Expression of BCATm raises BCKDC activity in the mouse liver under high fat diet feeding. BCATm (A,D,G), E1α and P-E1α (B,E,H), and E2 (C,F,I) were determined by Western Blotting in liver (A,B,C), muscle (D,E,F), and heart (G,H,I) tissues of WT (white bar) and LivTg-HE (black bar) consuming a high fat diet (HFD). For E1α, each graph shows the relative ratio between the phosphorylated and total E1α protein. For BCATm and E2, each graph shows the relative band intensity normalized to pan-actin. Data represent mean ± SEM, n=6 male mice, age 24 weeks. *P≤ 0.05 as compared to WT.

Fig. 6

High fat diet feeding results in higher blood glucose and impaired glucose tolerance in LivTg-HE mice compared to WT mice fed the same diet. (A, B) GTT. Blood glucose of WT and LivTg-HE mice was measured at 0 weeks (A) or after 14 weeks of a high fat diet feeding (HFD) (B).
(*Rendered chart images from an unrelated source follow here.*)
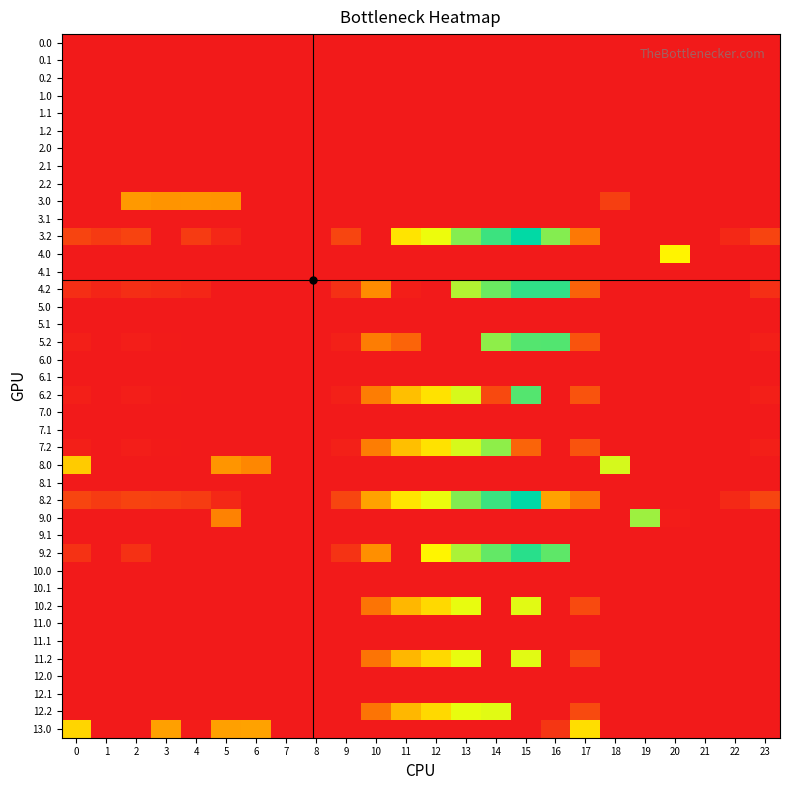

Reading left to right, what are all the values shown in this chart?

0.0: 0=0.0	1=0.0	2=0.0	3=0.0	4=0.0	5=0.0	6=0.0	7=0.0	8=0.0	9=0.0	10=0.0	11=0.0	12=0.0	13=0.0	14=0.0	15=0.0	16=0.0	17=0.0	18=0.0	19=0.0	20=0.0	21=0.0	22=0.0	23=0.0
0.1: 0=0.0	1=0.0	2=0.0	3=0.0	4=0.0	5=0.0	6=0.0	7=0.0	8=0.0	9=0.0	10=0.0	11=0.0	12=0.0	13=0.0	14=0.0	15=0.0	16=0.0	17=0.0	18=0.0	19=0.0	20=0.0	21=0.0	22=0.0	23=0.0
0.2: 0=0.0	1=0.0	2=0.0	3=0.0	4=0.0	5=0.0	6=0.0	7=0.0	8=0.0	9=0.0	10=0.0	11=0.0	12=0.0	13=0.0	14=0.0	15=0.0	16=0.0	17=0.0	18=0.0	19=0.0	20=0.0	21=0.0	22=0.0	23=0.0
1.0: 0=0.0	1=0.0	2=0.0	3=0.0	4=0.0	5=0.0	6=0.0	7=0.0	8=0.0	9=0.0	10=0.0	11=0.0	12=0.0	13=0.0	14=0.0	15=0.0	16=0.0	17=0.0	18=0.0	19=0.0	20=0.0	21=0.0	22=0.0	23=0.0
1.1: 0=0.0	1=0.0	2=0.0	3=0.0	4=0.0	5=0.0	6=0.0	7=0.0	8=0.0	9=0.0	10=0.0	11=0.0	12=0.0	13=0.0	14=0.0	15=0.0	16=0.0	17=0.0	18=0.0	19=0.0	20=0.0	21=0.0	22=0.0	23=0.0
1.2: 0=0.0	1=0.0	2=0.0	3=0.0	4=0.0	5=0.0	6=0.0	7=0.0	8=0.0	9=0.0	10=0.0	11=0.0	12=0.0	13=0.0	14=0.0	15=0.0	16=0.0	17=0.0	18=0.0	19=0.0	20=0.0	21=0.0	22=0.0	23=0.0
2.0: 0=0.0	1=0.0	2=0.0	3=0.0	4=0.0	5=0.0	6=0.0	7=0.0	8=0.0	9=0.0	10=0.0	11=0.0	12=0.0	13=0.0	14=0.0	15=0.0	16=0.0	17=0.0	18=0.0	19=0.0	20=0.0	21=0.0	22=0.0	23=0.0
2.1: 0=0.0	1=0.0	2=0.0	3=0.0	4=0.0	5=0.0	6=0.0	7=0.0	8=0.0	9=0.0	10=0.0	11=0.0	12=0.0	13=0.0	14=0.0	15=0.0	16=0.0	17=0.0	18=0.0	19=0.0	20=0.0	21=0.0	22=0.0	23=0.0
2.2: 0=0.0	1=0.0	2=0.0	3=0.0	4=0.0	5=0.0	6=0.0	7=0.0	8=0.0	9=0.0	10=0.0	11=0.0	12=0.0	13=0.0	14=0.0	15=0.0	16=0.0	17=0.0	18=0.0	19=0.0	20=0.0	21=0.0	22=0.0	23=0.0
3.0: 0=0.0	1=0.0	2=185.3	3=179.4	4=179.9	5=178.8	6=0.0	7=0.0	8=0.0	9=0.0	10=0.0	11=0.0	12=0.0	13=0.0	14=0.0	15=0.0	16=0.0	17=0.0	18=55.1	19=0.0	20=0.0	21=0.0	22=0.0	23=0.0
3.1: 0=0.0	1=0.0	2=0.0	3=0.0	4=0.0	5=0.0	6=0.0	7=0.0	8=0.0	9=0.0	10=0.0	11=0.0	12=0.0	13=0.0	14=0.0	15=0.0	16=0.0	17=0.0	18=0.0	19=0.0	20=0.0	21=0.0	22=0.0	23=0.0
3.2: 0=62.1	1=47.7	2=60.5	3=0.0	4=49.4	5=20.0	6=0.0	7=0.0	8=0.0	9=63.5	10=0.0	11=295.6	12=346.2	13=415.4	14=462.4	15=500.8	16=415.4	17=137.4	18=0.0	19=0.0	20=0.0	21=0.0	22=22.4	23=62.5
4.0: 0=0.0	1=0.0	2=0.0	3=0.0	4=0.0	5=0.0	6=0.0	7=0.0	8=0.0	9=0.0	10=0.0	11=0.0	12=0.0	13=0.0	14=0.0	15=0.0	16=0.0	17=0.0	18=0.0	19=0.0	20=318.5	21=0.0	22=0.0	23=0.0
4.1: 0=0.0	1=0.0	2=0.0	3=0.0	4=0.0	5=0.0	6=0.0	7=0.0	8=0.0	9=0.0	10=0.0	11=0.0	12=0.0	13=0.0	14=0.0	15=0.0	16=0.0	17=0.0	18=0.0	19=0.0	20=0.0	21=0.0	22=0.0	23=0.0
4.2: 0=31.1	1=16.7	2=29.5	3=25.0	4=18.4	5=0.0	6=0.0	7=0.0	8=0.0	9=32.5	10=167.5	11=7.1	12=0.0	13=384.4	14=431.4	15=469.8	16=470.6	17=106.4	18=0.0	19=0.0	20=0.0	21=0.0	22=0.0	23=31.5
5.0: 0=0.0	1=0.0	2=0.0	3=0.0	4=0.0	5=0.0	6=0.0	7=0.0	8=0.0	9=0.0	10=0.0	11=0.0	12=0.0	13=0.0	14=0.0	15=0.0	16=0.0	17=0.0	18=0.0	19=0.0	20=0.0	21=0.0	22=0.0	23=0.0
5.1: 0=0.0	1=0.0	2=0.0	3=0.0	4=0.0	5=0.0	6=0.0	7=0.0	8=0.0	9=0.0	10=0.0	11=0.0	12=0.0	13=0.0	14=0.0	15=0.0	16=0.0	17=0.0	18=0.0	19=0.0	20=0.0	21=0.0	22=0.0	23=0.0
5.2: 0=8.1	1=0.0	2=6.5	3=2.0	4=0.0	5=0.0	6=0.0	7=0.0	8=0.0	9=9.5	10=144.5	11=109.0	12=0.0	13=0.0	14=408.4	15=446.8	16=447.6	17=83.4	18=0.0	19=0.0	20=0.0	21=0.0	22=0.0	23=8.5
6.0: 0=0.0	1=0.0	2=0.0	3=0.0	4=0.0	5=0.0	6=0.0	7=0.0	8=0.0	9=0.0	10=0.0	11=0.0	12=0.0	13=0.0	14=0.0	15=0.0	16=0.0	17=0.0	18=0.0	19=0.0	20=0.0	21=0.0	22=0.0	23=0.0
6.1: 0=0.0	1=0.0	2=0.0	3=0.0	4=0.0	5=0.0	6=0.0	7=0.0	8=0.0	9=0.0	10=0.0	11=0.0	12=0.0	13=0.0	14=0.0	15=0.0	16=0.0	17=0.0	18=0.0	19=0.0	20=0.0	21=0.0	22=0.0	23=0.0
6.2: 0=8.1	1=0.0	2=6.5	3=2.0	4=0.0	5=0.0	6=0.0	7=0.0	8=0.0	9=9.5	10=144.5	11=241.6	12=292.2	13=361.4	14=69.8	15=446.8	16=0.0	17=83.4	18=0.0	19=0.0	20=0.0	21=0.0	22=0.0	23=8.5
7.0: 0=0.0	1=0.0	2=0.0	3=0.0	4=0.0	5=0.0	6=0.0	7=0.0	8=0.0	9=0.0	10=0.0	11=0.0	12=0.0	13=0.0	14=0.0	15=0.0	16=0.0	17=0.0	18=0.0	19=0.0	20=0.0	21=0.0	22=0.0	23=0.0
7.1: 0=0.0	1=0.0	2=0.0	3=0.0	4=0.0	5=0.0	6=0.0	7=0.0	8=0.0	9=0.0	10=0.0	11=0.0	12=0.0	13=0.0	14=0.0	15=0.0	16=0.0	17=0.0	18=0.0	19=0.0	20=0.0	21=0.0	22=0.0	23=0.0
7.2: 0=8.1	1=0.0	2=6.5	3=2.0	4=0.0	5=0.0	6=0.0	7=0.0	8=0.0	9=9.5	10=144.5	11=241.6	12=292.2	13=361.4	14=408.4	15=108.2	16=0.0	17=83.4	18=0.0	19=0.0	20=0.0	21=0.0	22=0.0	23=8.5
8.0: 0=258.0	1=0.0	2=0.0	3=0.0	4=0.0	5=179.8	6=159.9	7=0.0	8=0.0	9=0.0	10=0.0	11=0.0	12=0.0	13=0.0	14=0.0	15=0.0	16=0.0	17=0.0	18=362.7	19=0.0	20=0.0	21=0.0	22=0.0	23=0.0
8.1: 0=0.0	1=0.0	2=0.0	3=0.0	4=0.0	5=0.0	6=0.0	7=0.0	8=0.0	9=0.0	10=0.0	11=0.0	12=0.0	13=0.0	14=0.0	15=0.0	16=0.0	17=0.0	18=0.0	19=0.0	20=0.0	21=0.0	22=0.0	23=0.0
8.2: 0=63.1	1=48.7	2=61.5	3=57.0	4=50.4	5=21.0	6=0.0	7=0.0	8=0.0	9=64.5	10=199.5	11=296.6	12=347.2	13=416.4	14=463.4	15=501.8	16=199.5	17=138.4	18=0.0	19=0.0	20=0.0	21=0.0	22=23.4	23=63.5
9.0: 0=0.0	1=0.0	2=0.0	3=0.0	4=0.0	5=152.8	6=0.0	7=0.0	8=0.0	9=0.0	10=0.0	11=0.0	12=0.0	13=0.0	14=0.0	15=0.0	16=0.0	17=0.0	18=0.0	19=398.2	20=4.4	21=0.0	22=0.0	23=0.0
9.1: 0=0.0	1=0.0	2=0.0	3=0.0	4=0.0	5=0.0	6=0.0	7=0.0	8=0.0	9=0.0	10=0.0	11=0.0	12=0.0	13=0.0	14=0.0	15=0.0	16=0.0	17=0.0	18=0.0	19=0.0	20=0.0	21=0.0	22=0.0	23=0.0
9.2: 0=36.1	1=0.0	2=34.5	3=0.0	4=0.0	5=0.0	6=0.0	7=0.0	8=0.0	9=37.5	10=172.5	11=0.0	12=320.2	13=389.4	14=436.4	15=474.8	16=439.6	17=0.0	18=0.0	19=0.0	20=0.0	21=0.0	22=0.0	23=0.0
10.0: 0=0.0	1=0.0	2=0.0	3=0.0	4=0.0	5=0.0	6=0.0	7=0.0	8=0.0	9=0.0	10=0.0	11=0.0	12=0.0	13=0.0	14=0.0	15=0.0	16=0.0	17=0.0	18=0.0	19=0.0	20=0.0	21=0.0	22=0.0	23=0.0
10.1: 0=0.0	1=0.0	2=0.0	3=0.0	4=0.0	5=0.0	6=0.0	7=0.0	8=0.0	9=0.0	10=0.0	11=0.0	12=0.0	13=0.0	14=0.0	15=0.0	16=0.0	17=0.0	18=0.0	19=0.0	20=0.0	21=0.0	22=0.0	23=0.0
10.2: 0=0.0	1=0.0	2=0.0	3=0.0	4=0.0	5=0.0	6=0.0	7=0.0	8=0.0	9=0.0	10=132.5	11=229.6	12=280.2	13=349.4	14=0.0	15=354.3	16=0.0	17=71.4	18=0.0	19=0.0	20=0.0	21=0.0	22=0.0	23=0.0
11.0: 0=0.0	1=0.0	2=0.0	3=0.0	4=0.0	5=0.0	6=0.0	7=0.0	8=0.0	9=0.0	10=0.0	11=0.0	12=0.0	13=0.0	14=0.0	15=0.0	16=0.0	17=0.0	18=0.0	19=0.0	20=0.0	21=0.0	22=0.0	23=0.0
11.1: 0=0.0	1=0.0	2=0.0	3=0.0	4=0.0	5=0.0	6=0.0	7=0.0	8=0.0	9=0.0	10=0.0	11=0.0	12=0.0	13=0.0	14=0.0	15=0.0	16=0.0	17=0.0	18=0.0	19=0.0	20=0.0	21=0.0	22=0.0	23=0.0
11.2: 0=0.0	1=0.0	2=0.0	3=0.0	4=0.0	5=0.0	6=0.0	7=0.0	8=0.0	9=0.0	10=132.5	11=229.6	12=280.2	13=349.4	14=0.0	15=354.3	16=0.0	17=71.4	18=0.0	19=0.0	20=0.0	21=0.0	22=0.0	23=0.0
12.0: 0=0.0	1=0.0	2=0.0	3=0.0	4=0.0	5=0.0	6=0.0	7=0.0	8=0.0	9=0.0	10=0.0	11=0.0	12=0.0	13=0.0	14=0.0	15=0.0	16=0.0	17=0.0	18=0.0	19=0.0	20=0.0	21=0.0	22=0.0	23=0.0
12.1: 0=0.0	1=0.0	2=0.0	3=0.0	4=0.0	5=0.0	6=0.0	7=0.0	8=0.0	9=0.0	10=0.0	11=0.0	12=0.0	13=0.0	14=0.0	15=0.0	16=0.0	17=0.0	18=0.0	19=0.0	20=0.0	21=0.0	22=0.0	23=0.0
12.2: 0=0.0	1=0.0	2=0.0	3=0.0	4=0.0	5=0.0	6=0.0	7=0.0	8=0.0	9=0.0	10=132.5	11=229.6	12=280.2	13=349.4	14=354.3	15=0.0	16=0.0	17=71.4	18=0.0	19=0.0	20=0.0	21=0.0	22=0.0	23=0.0
13.0: 0=274.0	1=0.0	2=0.0	3=196.4	4=4.4	5=195.8	6=200.0	7=0.0	8=0.0	9=0.0	10=0.0	11=0.0	12=0.0	13=0.0	14=0.0	15=0.0	16=42.9	17=286.8	18=0.0	19=0.0	20=0.0	21=0.0	22=0.0	23=0.0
Data represent mean ± SEM, n=6–12, male mice, age 20 weeks, *P≤ 0.05 as compared to WT-HFD.

Fig. 7

Phosphorylation of S6K and 4E-BP1 is lower in the liver of LivTg-HE mice fed a high fat diet (HFD) compared to WT mice fed the same diet. P-S6K, S6K, P-4E-BP1, and 4E-BP1 were determined by Western Blotting in liver, muscle, and heart of Leu-gavaged WT-HFD and LivTg-HE-HFD mice. Animals were sacrificed 30 min after Leu gavage. Each graph shows the relative ratio between the phosphorylated and total form of S6K (A) and 4E-BP1(B). Data represent mean ± SEM, n=5–6 male mice, age 24 weeks. *P≤ 0.05 as compared to WT-HFD.